▸ DA FARE
- a) Rispondi a queste domande sul brano sulla Corona-Warn-App:
(i) Chi ha definito l'app una «tigre senza denti»?
(ii) Di chi è il protocollo le cui limitazioni servono a salvaguardare la privacy?
(iii) Che cosa hanno ricordato alcuni funzionari del governo?
- b) Riporta dal brano sulla Corona-Warn-App il tratto che inizia con "In Germania, come" e termina con "sono comunque buoni.".

▸ BRANO DI PARTENZA
==============================

In Germania, come già detto, l’app corona-Warn-App è diventata oggetto di polemiche, nonostante i numeri enormemente migliori di quelli di Immuni. L’impatto dell’app nel contenimento della pandemia è stato scarso, e i politici tedeschi si stanno chiedendo se la ragione sia che, a causa delle molte limitazioni imposte dal protocollo di Apple e Google per salvaguardare la privacy, i dati raccolti da Corona-Warn-App non siano sufficienti per un tracciamento efficace. Lo scorso ottobre Markus Söder, primo ministro della Baviera e una delle figure più importanti del centrodestra tedesco, definì l’app come una «tigre senza denti». La polemica si è rinnovata anche nelle scorse settimane, anche se alcuni funzionari del governo hanno ricordato che i numeri, benché ridotti, sono comunque buoni.

==============================

▸ RECORD FORNITI
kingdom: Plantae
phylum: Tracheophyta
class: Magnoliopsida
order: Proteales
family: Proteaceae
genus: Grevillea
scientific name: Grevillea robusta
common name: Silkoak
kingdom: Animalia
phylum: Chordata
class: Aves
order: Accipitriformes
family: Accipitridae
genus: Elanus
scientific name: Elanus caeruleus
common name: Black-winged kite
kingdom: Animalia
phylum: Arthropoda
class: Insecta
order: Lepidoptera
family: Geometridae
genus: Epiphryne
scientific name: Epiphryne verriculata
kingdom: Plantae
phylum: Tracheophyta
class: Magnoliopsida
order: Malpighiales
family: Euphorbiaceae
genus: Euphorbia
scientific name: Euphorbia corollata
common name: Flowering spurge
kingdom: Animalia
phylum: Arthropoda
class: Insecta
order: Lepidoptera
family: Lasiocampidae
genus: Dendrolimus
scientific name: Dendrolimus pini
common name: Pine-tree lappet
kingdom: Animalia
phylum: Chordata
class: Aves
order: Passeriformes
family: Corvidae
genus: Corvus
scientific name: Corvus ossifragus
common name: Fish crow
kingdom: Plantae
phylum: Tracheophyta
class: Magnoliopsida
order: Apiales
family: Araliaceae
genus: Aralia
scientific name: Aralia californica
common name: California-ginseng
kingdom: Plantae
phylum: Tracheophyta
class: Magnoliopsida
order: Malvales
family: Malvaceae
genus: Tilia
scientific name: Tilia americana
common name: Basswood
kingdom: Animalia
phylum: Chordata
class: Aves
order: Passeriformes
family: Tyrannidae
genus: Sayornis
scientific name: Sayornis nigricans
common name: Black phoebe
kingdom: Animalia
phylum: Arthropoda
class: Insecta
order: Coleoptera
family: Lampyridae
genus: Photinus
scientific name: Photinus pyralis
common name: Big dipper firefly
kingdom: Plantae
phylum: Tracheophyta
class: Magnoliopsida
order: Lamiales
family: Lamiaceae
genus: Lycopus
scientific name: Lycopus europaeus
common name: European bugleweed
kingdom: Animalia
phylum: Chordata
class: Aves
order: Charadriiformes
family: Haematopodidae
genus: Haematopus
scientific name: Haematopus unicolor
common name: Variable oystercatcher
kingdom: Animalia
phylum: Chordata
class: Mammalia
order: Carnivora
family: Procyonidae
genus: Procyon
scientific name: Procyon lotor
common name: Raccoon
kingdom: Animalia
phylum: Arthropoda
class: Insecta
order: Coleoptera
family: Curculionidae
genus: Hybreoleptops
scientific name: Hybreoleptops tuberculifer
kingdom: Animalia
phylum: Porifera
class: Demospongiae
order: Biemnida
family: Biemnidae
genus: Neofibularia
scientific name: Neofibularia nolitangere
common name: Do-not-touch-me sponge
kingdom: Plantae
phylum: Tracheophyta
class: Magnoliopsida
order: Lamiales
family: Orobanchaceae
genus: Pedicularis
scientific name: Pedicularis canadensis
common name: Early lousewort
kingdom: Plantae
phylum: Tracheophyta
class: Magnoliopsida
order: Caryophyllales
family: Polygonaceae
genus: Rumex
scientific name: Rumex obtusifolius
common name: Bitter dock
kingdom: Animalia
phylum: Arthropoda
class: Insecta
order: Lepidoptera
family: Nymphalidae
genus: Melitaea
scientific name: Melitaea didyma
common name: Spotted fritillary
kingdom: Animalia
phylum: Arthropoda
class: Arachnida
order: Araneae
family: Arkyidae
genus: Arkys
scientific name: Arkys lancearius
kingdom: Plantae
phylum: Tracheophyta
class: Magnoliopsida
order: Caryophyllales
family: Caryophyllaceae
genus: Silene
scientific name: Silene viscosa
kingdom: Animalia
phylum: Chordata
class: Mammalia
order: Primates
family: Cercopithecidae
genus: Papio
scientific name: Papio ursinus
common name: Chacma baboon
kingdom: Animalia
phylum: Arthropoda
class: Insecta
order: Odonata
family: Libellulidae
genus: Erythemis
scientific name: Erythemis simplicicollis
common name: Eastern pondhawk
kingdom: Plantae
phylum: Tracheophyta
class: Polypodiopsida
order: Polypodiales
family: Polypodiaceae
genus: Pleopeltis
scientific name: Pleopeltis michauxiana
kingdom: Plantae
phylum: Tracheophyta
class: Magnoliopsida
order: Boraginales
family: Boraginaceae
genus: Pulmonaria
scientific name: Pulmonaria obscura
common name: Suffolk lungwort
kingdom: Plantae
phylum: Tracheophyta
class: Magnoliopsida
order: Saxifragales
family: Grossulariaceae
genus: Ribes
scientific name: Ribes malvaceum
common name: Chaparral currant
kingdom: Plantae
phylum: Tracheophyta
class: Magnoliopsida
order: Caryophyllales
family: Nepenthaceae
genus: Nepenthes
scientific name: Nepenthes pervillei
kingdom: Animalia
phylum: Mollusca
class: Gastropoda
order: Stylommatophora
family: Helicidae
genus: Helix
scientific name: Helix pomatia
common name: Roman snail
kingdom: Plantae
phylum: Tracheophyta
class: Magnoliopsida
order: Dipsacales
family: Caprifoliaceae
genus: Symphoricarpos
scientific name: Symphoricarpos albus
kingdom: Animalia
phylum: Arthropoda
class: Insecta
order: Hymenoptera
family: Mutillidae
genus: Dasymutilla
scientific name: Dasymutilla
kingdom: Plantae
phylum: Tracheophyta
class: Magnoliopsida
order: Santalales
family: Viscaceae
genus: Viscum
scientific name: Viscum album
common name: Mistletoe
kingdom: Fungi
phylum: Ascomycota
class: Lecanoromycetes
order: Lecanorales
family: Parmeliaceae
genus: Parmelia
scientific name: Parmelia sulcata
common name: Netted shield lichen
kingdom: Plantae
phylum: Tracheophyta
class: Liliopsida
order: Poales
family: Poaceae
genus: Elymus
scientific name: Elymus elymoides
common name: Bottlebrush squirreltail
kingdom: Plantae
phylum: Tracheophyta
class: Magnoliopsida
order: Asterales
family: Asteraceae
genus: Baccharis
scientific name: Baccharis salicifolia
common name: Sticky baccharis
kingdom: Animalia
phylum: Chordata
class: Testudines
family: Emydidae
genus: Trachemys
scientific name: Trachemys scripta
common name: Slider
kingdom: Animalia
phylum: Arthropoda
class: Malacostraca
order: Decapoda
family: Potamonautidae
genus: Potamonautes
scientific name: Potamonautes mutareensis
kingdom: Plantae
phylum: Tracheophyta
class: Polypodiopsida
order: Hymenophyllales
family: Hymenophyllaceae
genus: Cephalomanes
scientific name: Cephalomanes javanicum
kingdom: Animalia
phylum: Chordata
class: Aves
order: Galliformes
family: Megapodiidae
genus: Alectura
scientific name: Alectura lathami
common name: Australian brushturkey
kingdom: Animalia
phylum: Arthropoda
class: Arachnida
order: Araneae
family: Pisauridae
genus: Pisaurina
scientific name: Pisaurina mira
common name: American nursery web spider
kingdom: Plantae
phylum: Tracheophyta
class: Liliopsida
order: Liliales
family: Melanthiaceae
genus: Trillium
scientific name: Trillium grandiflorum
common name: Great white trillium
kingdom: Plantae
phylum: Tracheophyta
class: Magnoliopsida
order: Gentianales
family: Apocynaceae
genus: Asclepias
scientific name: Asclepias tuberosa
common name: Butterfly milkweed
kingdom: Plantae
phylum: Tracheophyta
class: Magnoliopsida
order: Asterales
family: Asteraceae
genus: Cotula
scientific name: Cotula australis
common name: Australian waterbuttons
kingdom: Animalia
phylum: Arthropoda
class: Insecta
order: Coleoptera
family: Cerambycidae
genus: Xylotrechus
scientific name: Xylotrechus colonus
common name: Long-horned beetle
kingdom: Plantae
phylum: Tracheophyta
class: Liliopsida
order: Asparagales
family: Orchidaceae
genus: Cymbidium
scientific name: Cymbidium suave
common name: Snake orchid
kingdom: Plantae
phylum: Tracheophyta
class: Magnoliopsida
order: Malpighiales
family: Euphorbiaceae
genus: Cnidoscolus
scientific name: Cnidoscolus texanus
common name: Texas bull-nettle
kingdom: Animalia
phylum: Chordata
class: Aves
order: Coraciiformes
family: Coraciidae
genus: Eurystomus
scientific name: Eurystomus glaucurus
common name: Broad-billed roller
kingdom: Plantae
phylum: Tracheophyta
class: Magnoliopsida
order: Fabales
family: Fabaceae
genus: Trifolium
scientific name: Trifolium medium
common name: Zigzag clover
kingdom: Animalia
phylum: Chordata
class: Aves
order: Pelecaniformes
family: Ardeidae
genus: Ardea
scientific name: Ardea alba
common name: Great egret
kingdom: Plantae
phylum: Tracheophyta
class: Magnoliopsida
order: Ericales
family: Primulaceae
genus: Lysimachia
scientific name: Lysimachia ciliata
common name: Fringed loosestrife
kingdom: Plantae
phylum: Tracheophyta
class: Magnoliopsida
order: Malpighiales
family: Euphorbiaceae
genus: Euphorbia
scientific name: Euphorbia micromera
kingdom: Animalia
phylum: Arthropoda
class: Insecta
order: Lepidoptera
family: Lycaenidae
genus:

==============================

▸ RISPOSTE PER PUNTO
- a)
(i) Markus Söder, primo ministro della Baviera.
(ii) Di Apple e Google.
(iii) Che i numeri, benché ridotti, sono comunque buoni.

- b)
In Germania, come già detto, l’app corona-Warn-App è diventata oggetto di polemiche, nonostante i numeri enormemente migliori di quelli di Immuni. L’impatto dell’app nel contenimento della pandemia è stato scarso, e i politici tedeschi si stanno chiedendo se la ragione sia che, a causa delle molte limitazioni imposte dal protocollo di Apple e Google per salvaguardare la privacy, i dati raccolti da Corona-Warn-App non siano sufficienti per un tracciamento efficace. Lo scorso ottobre Markus Söder, primo ministro della Baviera e una delle figure più importanti del centrodestra tedesco, definì l’app come una «tigre senza denti». La polemica si è rinnovata anche nelle scorse settimane, anche se alcuni funzionari del governo hanno ricordato che i numeri, benché ridotti, sono comunque buoni.